The Mudcat Café TM
Thread #73868   Message #1285316
Posted By: freda underhill
30-Sep-04 - 06:30 PM
Thread Name: BS: Child abuse Pitcairn
Subject: RE: BS: Child abuse Pitcairn
ideas about free sex on idyllic pacific islands go back to Margaret Mead. Her reputation as an anthropologist was founded on her book, Coming of Age in Samoa, published in 1928 and based largely on her interviews with two young Samoan women, Fa'apua'a Fa'amu and Fofoa. At the time of her visit to Samoa, Mead, a graduate student, was only 23 years old, scarcely older than the interviewed "girls" whom she called her "merry companions." Embarrassed and offended by Mead's constant questions about sex, a taboo topic in Samoa, the two decided to play on Mead what they thought would be a harmless joke. They had no inkling that Mead was an anthropologist who would go home and write a book about what they told her. To them she was just a young, naive, meddlesome tourist.

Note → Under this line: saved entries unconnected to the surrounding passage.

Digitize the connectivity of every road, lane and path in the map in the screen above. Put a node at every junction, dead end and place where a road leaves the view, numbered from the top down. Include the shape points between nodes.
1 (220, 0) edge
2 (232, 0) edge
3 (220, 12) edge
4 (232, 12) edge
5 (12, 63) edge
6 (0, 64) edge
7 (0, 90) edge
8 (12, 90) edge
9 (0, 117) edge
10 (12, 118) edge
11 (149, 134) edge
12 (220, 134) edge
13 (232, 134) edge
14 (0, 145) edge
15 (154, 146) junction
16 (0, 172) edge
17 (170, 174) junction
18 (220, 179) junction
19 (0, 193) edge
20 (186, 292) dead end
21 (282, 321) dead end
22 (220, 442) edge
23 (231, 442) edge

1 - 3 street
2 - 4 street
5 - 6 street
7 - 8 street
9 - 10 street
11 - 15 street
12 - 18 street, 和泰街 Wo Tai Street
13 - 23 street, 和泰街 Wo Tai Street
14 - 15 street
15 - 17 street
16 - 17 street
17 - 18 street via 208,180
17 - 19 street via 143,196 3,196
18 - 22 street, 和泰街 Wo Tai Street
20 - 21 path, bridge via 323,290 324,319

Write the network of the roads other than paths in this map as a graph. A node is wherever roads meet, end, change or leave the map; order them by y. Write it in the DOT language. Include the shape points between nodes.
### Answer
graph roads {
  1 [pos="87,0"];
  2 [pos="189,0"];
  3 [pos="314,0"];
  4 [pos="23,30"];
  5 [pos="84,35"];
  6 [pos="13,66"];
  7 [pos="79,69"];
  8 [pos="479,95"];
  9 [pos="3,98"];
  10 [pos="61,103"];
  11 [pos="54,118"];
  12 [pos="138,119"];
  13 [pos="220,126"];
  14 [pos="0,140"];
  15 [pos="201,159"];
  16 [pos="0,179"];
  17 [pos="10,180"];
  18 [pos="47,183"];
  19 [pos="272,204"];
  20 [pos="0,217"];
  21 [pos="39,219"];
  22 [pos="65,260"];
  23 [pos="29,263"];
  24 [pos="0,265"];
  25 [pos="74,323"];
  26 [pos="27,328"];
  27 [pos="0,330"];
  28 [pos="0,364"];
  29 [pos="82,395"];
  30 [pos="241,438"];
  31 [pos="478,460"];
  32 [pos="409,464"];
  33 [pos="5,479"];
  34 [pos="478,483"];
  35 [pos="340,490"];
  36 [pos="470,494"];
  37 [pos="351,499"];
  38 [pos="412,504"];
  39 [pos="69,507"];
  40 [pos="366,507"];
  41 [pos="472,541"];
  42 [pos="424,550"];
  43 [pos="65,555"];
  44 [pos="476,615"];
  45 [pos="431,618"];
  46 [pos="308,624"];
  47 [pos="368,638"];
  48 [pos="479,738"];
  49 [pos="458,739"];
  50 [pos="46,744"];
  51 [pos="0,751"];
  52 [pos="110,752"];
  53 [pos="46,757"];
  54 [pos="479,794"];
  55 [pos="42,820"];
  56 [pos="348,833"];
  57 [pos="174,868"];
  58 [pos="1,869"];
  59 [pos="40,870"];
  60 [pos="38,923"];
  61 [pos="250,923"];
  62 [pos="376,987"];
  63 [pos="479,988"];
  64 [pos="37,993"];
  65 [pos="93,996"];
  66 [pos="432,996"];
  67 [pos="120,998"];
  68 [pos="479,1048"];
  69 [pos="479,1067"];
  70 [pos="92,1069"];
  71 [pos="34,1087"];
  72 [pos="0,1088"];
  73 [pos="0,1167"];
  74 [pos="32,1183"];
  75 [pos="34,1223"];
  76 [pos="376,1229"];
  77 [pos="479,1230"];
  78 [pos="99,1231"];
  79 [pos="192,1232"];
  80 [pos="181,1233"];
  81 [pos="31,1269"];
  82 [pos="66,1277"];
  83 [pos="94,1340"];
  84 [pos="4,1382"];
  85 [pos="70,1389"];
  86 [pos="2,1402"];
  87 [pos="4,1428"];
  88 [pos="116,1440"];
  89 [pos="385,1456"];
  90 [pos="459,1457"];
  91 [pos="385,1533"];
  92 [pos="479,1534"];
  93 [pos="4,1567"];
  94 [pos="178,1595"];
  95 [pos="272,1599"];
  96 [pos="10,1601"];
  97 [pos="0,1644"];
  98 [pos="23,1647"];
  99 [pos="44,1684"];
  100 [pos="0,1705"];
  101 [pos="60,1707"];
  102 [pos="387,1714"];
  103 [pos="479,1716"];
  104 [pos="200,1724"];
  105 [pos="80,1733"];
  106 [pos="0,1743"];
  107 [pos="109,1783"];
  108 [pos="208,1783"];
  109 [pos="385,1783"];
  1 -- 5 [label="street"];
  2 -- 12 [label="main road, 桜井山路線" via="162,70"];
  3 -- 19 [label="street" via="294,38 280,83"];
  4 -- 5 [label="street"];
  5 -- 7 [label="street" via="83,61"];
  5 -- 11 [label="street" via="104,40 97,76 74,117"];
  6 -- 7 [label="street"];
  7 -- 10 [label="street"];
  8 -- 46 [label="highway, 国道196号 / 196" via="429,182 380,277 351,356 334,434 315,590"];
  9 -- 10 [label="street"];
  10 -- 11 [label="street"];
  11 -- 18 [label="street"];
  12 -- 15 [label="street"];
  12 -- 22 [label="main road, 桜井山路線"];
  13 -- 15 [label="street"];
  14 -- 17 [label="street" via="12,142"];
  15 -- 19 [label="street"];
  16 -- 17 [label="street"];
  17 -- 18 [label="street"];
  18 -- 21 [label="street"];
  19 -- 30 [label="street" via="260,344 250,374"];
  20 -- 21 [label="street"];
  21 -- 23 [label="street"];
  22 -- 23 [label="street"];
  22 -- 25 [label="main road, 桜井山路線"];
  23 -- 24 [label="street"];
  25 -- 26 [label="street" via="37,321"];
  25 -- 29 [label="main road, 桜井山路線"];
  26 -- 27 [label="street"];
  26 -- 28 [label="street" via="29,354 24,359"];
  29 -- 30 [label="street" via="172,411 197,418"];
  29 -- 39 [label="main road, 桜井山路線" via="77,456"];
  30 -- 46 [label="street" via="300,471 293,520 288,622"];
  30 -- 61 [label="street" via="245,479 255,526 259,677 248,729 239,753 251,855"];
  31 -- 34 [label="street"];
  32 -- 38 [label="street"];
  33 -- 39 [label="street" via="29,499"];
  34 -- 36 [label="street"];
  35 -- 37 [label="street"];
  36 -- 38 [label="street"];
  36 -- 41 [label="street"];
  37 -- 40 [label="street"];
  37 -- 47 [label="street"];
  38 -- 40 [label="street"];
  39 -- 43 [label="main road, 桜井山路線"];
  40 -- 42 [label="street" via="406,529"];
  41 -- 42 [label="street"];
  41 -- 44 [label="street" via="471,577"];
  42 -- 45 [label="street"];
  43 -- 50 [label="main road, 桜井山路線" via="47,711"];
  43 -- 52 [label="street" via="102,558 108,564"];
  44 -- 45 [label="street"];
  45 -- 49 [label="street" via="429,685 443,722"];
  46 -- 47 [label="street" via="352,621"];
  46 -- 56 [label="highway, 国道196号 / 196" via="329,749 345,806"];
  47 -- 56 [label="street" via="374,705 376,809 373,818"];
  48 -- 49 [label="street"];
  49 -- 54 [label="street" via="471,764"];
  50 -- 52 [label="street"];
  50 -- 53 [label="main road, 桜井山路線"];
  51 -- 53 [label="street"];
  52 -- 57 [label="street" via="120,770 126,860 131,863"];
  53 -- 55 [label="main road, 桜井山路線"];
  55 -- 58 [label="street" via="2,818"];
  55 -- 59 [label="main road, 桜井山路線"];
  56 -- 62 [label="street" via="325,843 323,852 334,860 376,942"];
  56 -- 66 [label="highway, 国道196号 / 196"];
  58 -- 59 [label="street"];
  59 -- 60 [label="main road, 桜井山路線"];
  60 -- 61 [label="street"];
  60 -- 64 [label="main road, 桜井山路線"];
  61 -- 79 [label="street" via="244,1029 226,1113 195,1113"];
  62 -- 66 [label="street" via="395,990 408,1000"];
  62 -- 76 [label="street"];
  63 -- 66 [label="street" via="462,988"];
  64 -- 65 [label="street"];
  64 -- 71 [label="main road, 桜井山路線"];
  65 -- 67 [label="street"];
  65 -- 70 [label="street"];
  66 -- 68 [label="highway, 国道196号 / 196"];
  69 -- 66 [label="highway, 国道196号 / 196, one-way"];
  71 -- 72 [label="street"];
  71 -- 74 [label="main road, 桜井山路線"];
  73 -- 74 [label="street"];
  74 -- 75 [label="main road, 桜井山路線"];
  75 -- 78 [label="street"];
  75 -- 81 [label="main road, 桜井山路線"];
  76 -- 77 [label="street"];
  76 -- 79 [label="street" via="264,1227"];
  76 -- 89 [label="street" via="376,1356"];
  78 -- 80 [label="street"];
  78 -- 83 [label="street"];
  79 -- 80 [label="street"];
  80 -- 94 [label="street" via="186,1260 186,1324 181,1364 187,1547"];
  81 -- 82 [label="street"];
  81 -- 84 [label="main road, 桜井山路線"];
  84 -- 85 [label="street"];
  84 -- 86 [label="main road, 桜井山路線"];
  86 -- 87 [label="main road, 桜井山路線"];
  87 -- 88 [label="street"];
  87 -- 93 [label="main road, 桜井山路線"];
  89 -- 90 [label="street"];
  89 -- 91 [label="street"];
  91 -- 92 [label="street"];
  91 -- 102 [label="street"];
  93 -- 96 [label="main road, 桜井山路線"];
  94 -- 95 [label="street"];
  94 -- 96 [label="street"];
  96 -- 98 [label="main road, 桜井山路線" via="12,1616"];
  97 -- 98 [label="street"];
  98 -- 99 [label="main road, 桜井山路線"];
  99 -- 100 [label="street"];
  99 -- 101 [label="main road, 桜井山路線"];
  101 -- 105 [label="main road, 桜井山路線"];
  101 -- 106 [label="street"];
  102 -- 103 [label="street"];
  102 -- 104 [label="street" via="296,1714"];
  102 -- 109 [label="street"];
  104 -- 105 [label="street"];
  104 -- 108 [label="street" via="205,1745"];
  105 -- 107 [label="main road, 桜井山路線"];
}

The two merry companions told Mead everything she wanted to hear. Yes, adolescents had complete sexual freedom, moving stress-free from childhood to adultery. Samoans were a happy, free-love people. Poor Mead bought it all. And not only did she accept the wild stories of the young women, but so too did the general public and the anthropological community. Mead's book was not only a best seller, fuelling a sexual rebellion among young people, but it was widely adopted as a university text in anthropology.

When in 1983 Australian anthropologist Derek Freeman exposed the story in Margaret Mead and Samoa: The Making and Unmaking of an Anthropological Myth, he was vilified by his colleagues and American Anthropological Association members formally denounced his book as "unscientific."

Unfortunately for Freeman's critics Fa'apua'a Fa'amu remained alive and in a 1991 interview the elderly grandmother confirmed everything that Freeman had said. "Samoan girls," she confessed, "are terrific liars when it comes to joking. But Margaret accepted our trumped-up stories as though they were true. Yes, we just fibbed and fibbed to her."